Goal of the exercise:
Before copying, remove every picture, and then repeat all entries below precisely as written.

(Beginning of Data under study)

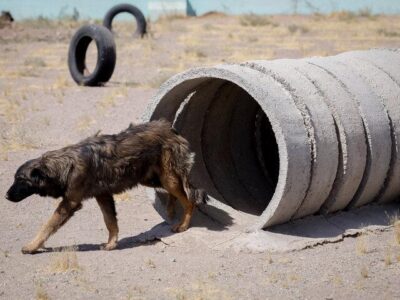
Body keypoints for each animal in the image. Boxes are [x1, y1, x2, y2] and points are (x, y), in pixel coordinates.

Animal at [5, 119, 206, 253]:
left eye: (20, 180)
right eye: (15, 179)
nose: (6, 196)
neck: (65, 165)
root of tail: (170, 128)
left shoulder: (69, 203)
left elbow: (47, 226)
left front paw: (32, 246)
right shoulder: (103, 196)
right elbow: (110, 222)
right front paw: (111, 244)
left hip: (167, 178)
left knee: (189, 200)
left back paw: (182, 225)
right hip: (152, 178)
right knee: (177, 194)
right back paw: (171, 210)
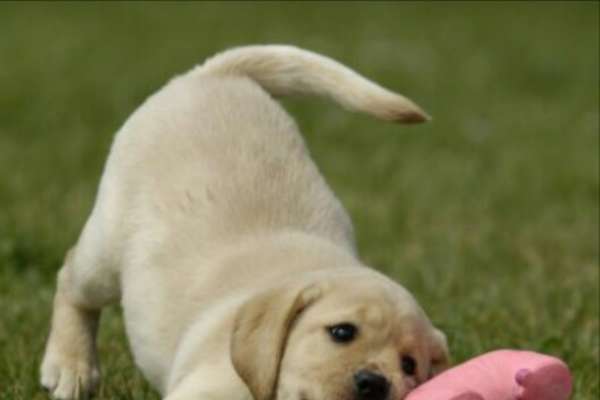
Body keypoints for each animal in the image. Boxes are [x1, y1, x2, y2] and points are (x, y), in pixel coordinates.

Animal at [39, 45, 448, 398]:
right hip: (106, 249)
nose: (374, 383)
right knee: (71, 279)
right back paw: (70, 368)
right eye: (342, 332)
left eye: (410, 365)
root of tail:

(End of Data under study)

Exercise answer:
Body keypoints for each animal in the image. Boxes are [x1, y1, x2, y2] and points are (x, y), in pixel coordinates.

Animal at [5, 119, 206, 253]:
left eye: (20, 180)
right eye: (15, 179)
nose: (6, 196)
neck: (65, 165)
root of tail: (170, 128)
left shoulder: (69, 203)
left elbow: (47, 226)
left front paw: (32, 246)
right shoulder: (103, 196)
right elbow: (110, 222)
right front paw: (111, 244)
left hip: (167, 178)
left knee: (189, 200)
left back paw: (182, 225)
right hip: (152, 178)
right knee: (177, 194)
right back paw: (171, 210)
Body keypoints for each animal in the image. Boxes are [x1, y1, x2, y2] and points are (x, y), in pixel coordinates.

Animal at [39, 45, 448, 398]:
right hip: (106, 249)
nose: (374, 383)
right knee: (71, 279)
right back paw: (70, 368)
right eye: (342, 332)
left eye: (410, 365)
root of tail:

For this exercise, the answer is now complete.